REQUEST ->
Copy the text of every row below word for word, omitting the pictures.

Rows contained in a dataset ->

== Segment start ==

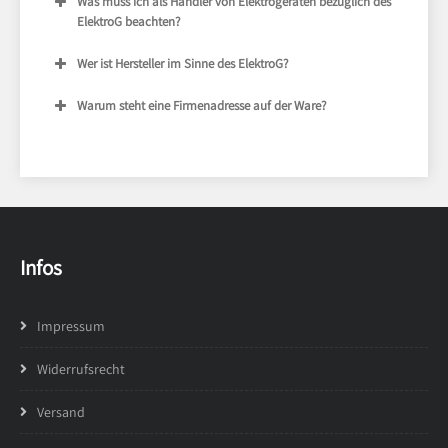
Was muss ich als Händler von Elektrogeräten bezüglich des
ElektroG beachten?
Wer ist Hersteller im Sinne des ElektroG?
Warum steht eine Firmenadresse auf der Ware?
Infos
Impressum
Widerrufsrecht
Versand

== Segment end ==

ANSWER TO THE PROBLEM ->
Was muss ich als Händler von Elektrogeräten bezüglich des
ElektroG beachten?
Wer ist Hersteller im Sinne des ElektroG?
Warum steht eine Firmenadresse auf der Ware?
Infos
Impressum
Widerrufsrecht
Versand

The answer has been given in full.